- DIRECTIVE: Each entry should appear in the answer exactly as written.

- DATA EXTRACTS:
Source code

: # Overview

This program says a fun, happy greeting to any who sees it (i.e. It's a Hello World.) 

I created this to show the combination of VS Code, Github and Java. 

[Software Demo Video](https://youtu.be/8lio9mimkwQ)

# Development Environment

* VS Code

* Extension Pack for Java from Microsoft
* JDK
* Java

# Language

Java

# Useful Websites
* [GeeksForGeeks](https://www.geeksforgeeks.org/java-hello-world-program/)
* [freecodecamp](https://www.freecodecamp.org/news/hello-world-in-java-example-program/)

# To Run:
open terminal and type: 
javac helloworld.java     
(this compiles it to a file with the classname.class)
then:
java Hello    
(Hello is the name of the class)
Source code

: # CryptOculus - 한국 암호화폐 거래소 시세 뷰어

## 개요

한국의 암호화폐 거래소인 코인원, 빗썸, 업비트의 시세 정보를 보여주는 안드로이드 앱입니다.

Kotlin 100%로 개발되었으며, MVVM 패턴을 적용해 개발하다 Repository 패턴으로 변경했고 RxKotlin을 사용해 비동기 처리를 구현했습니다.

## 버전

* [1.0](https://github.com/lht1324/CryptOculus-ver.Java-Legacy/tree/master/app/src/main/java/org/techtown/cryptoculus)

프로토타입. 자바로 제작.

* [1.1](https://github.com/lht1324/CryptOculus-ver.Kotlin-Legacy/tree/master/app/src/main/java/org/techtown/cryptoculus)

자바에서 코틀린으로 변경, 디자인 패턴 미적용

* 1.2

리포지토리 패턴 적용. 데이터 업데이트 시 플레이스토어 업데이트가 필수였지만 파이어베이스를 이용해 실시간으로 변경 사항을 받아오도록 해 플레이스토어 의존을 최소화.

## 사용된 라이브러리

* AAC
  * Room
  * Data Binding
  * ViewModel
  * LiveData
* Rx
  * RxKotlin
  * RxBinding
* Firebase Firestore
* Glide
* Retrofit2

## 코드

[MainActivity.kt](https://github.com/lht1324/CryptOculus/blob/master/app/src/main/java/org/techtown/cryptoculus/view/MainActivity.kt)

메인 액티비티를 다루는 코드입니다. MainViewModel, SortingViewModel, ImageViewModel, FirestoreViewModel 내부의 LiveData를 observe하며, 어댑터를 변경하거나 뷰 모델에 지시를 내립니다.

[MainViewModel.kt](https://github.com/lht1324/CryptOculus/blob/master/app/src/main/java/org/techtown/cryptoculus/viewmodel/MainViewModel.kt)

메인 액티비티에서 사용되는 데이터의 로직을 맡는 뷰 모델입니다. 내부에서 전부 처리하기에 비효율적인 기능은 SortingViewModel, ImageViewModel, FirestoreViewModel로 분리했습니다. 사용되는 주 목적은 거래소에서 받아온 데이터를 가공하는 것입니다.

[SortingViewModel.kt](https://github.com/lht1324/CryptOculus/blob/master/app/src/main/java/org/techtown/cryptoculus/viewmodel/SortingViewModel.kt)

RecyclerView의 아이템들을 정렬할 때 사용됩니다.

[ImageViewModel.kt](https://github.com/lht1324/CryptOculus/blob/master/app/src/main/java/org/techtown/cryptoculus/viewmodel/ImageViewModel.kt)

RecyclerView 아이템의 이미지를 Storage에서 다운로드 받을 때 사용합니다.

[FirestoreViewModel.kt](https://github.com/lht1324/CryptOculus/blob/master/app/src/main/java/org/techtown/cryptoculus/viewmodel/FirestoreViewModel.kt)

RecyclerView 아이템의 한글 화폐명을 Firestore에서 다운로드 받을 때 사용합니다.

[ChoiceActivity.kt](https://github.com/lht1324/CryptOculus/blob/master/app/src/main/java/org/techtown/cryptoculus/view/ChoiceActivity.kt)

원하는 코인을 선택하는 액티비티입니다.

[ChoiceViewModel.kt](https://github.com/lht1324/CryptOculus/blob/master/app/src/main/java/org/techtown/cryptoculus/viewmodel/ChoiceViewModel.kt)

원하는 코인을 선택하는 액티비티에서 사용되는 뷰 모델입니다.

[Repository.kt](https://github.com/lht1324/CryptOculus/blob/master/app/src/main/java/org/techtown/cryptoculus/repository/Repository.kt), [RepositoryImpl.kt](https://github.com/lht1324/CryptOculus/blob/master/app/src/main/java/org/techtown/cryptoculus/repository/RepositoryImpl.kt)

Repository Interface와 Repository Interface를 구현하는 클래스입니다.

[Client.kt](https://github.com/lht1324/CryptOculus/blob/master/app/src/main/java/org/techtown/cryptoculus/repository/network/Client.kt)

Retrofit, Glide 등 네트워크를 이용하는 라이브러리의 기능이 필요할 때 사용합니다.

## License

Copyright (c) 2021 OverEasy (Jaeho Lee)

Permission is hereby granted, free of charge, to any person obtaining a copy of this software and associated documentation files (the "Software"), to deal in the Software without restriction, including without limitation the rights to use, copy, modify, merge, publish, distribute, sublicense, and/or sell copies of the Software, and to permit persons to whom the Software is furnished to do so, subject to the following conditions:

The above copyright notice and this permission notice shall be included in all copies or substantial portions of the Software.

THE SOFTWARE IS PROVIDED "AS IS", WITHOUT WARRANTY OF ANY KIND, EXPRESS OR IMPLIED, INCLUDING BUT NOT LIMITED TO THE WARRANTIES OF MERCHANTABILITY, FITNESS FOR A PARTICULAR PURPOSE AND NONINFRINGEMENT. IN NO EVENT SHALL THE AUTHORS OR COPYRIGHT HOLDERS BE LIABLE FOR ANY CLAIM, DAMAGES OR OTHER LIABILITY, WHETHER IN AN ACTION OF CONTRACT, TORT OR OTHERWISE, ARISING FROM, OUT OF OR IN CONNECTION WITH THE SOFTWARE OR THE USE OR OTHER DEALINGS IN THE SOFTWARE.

- EXERCISE SOLUTION:
Source code

: # Overview

This program says a fun, happy greeting to any who sees it (i.e. It's a Hello World.) 

I created this to show the combination of VS Code, Github and Java. 

[Software Demo Video](https://youtu.be/8lio9mimkwQ)

# Development Environment

* VS Code

* Extension Pack for Java from Microsoft
* JDK
* Java

# Language

Java

# Useful Websites
* [GeeksForGeeks](https://www.geeksforgeeks.org/java-hello-world-program/)
* [freecodecamp](https://www.freecodecamp.org/news/hello-world-in-java-example-program/)

# To Run:
open terminal and type: 
javac helloworld.java     
(this compiles it to a file with the classname.class)
then:
java Hello    
(Hello is the name of the class)
Source code

: # CryptOculus - 한국 암호화폐 거래소 시세 뷰어

## 개요

한국의 암호화폐 거래소인 코인원, 빗썸, 업비트의 시세 정보를 보여주는 안드로이드 앱입니다.

Kotlin 100%로 개발되었으며, MVVM 패턴을 적용해 개발하다 Repository 패턴으로 변경했고 RxKotlin을 사용해 비동기 처리를 구현했습니다.

## 버전

* [1.0](https://github.com/lht1324/CryptOculus-ver.Java-Legacy/tree/master/app/src/main/java/org/techtown/cryptoculus)

프로토타입. 자바로 제작.

* [1.1](https://github.com/lht1324/CryptOculus-ver.Kotlin-Legacy/tree/master/app/src/main/java/org/techtown/cryptoculus)

자바에서 코틀린으로 변경, 디자인 패턴 미적용

* 1.2

리포지토리 패턴 적용. 데이터 업데이트 시 플레이스토어 업데이트가 필수였지만 파이어베이스를 이용해 실시간으로 변경 사항을 받아오도록 해 플레이스토어 의존을 최소화.

## 사용된 라이브러리

* AAC
  * Room
  * Data Binding
  * ViewModel
  * LiveData
* Rx
  * RxKotlin
  * RxBinding
* Firebase Firestore
* Glide
* Retrofit2

## 코드

[MainActivity.kt](https://github.com/lht1324/CryptOculus/blob/master/app/src/main/java/org/techtown/cryptoculus/view/MainActivity.kt)

메인 액티비티를 다루는 코드입니다. MainViewModel, SortingViewModel, ImageViewModel, FirestoreViewModel 내부의 LiveData를 observe하며, 어댑터를 변경하거나 뷰 모델에 지시를 내립니다.

[MainViewModel.kt](https://github.com/lht1324/CryptOculus/blob/master/app/src/main/java/org/techtown/cryptoculus/viewmodel/MainViewModel.kt)

메인 액티비티에서 사용되는 데이터의 로직을 맡는 뷰 모델입니다. 내부에서 전부 처리하기에 비효율적인 기능은 SortingViewModel, ImageViewModel, FirestoreViewModel로 분리했습니다. 사용되는 주 목적은 거래소에서 받아온 데이터를 가공하는 것입니다.

[SortingViewModel.kt](https://github.com/lht1324/CryptOculus/blob/master/app/src/main/java/org/techtown/cryptoculus/viewmodel/SortingViewModel.kt)

RecyclerView의 아이템들을 정렬할 때 사용됩니다.

[ImageViewModel.kt](https://github.com/lht1324/CryptOculus/blob/master/app/src/main/java/org/techtown/cryptoculus/viewmodel/ImageViewModel.kt)

RecyclerView 아이템의 이미지를 Storage에서 다운로드 받을 때 사용합니다.

[FirestoreViewModel.kt](https://github.com/lht1324/CryptOculus/blob/master/app/src/main/java/org/techtown/cryptoculus/viewmodel/FirestoreViewModel.kt)

RecyclerView 아이템의 한글 화폐명을 Firestore에서 다운로드 받을 때 사용합니다.

[ChoiceActivity.kt](https://github.com/lht1324/CryptOculus/blob/master/app/src/main/java/org/techtown/cryptoculus/view/ChoiceActivity.kt)

원하는 코인을 선택하는 액티비티입니다.

[ChoiceViewModel.kt](https://github.com/lht1324/CryptOculus/blob/master/app/src/main/java/org/techtown/cryptoculus/viewmodel/ChoiceViewModel.kt)

원하는 코인을 선택하는 액티비티에서 사용되는 뷰 모델입니다.

[Repository.kt](https://github.com/lht1324/CryptOculus/blob/master/app/src/main/java/org/techtown/cryptoculus/repository/Repository.kt), [RepositoryImpl.kt](https://github.com/lht1324/CryptOculus/blob/master/app/src/main/java/org/techtown/cryptoculus/repository/RepositoryImpl.kt)

Repository Interface와 Repository Interface를 구현하는 클래스입니다.

[Client.kt](https://github.com/lht1324/CryptOculus/blob/master/app/src/main/java/org/techtown/cryptoculus/repository/network/Client.kt)

Retrofit, Glide 등 네트워크를 이용하는 라이브러리의 기능이 필요할 때 사용합니다.

## License

Copyright (c) 2021 OverEasy (Jaeho Lee)

Permission is hereby granted, free of charge, to any person obtaining a copy of this software and associated documentation files (the "Software"), to deal in the Software without restriction, including without limitation the rights to use, copy, modify, merge, publish, distribute, sublicense, and/or sell copies of the Software, and to permit persons to whom the Software is furnished to do so, subject to the following conditions:

The above copyright notice and this permission notice shall be included in all copies or substantial portions of the Software.

THE SOFTWARE IS PROVIDED "AS IS", WITHOUT WARRANTY OF ANY KIND, EXPRESS OR IMPLIED, INCLUDING BUT NOT LIMITED TO THE WARRANTIES OF MERCHANTABILITY, FITNESS FOR A PARTICULAR PURPOSE AND NONINFRINGEMENT. IN NO EVENT SHALL THE AUTHORS OR COPYRIGHT HOLDERS BE LIABLE FOR ANY CLAIM, DAMAGES OR OTHER LIABILITY, WHETHER IN AN ACTION OF CONTRACT, TORT OR OTHERWISE, ARISING FROM, OUT OF OR IN CONNECTION WITH THE SOFTWARE OR THE USE OR OTHER DEALINGS IN THE SOFTWARE.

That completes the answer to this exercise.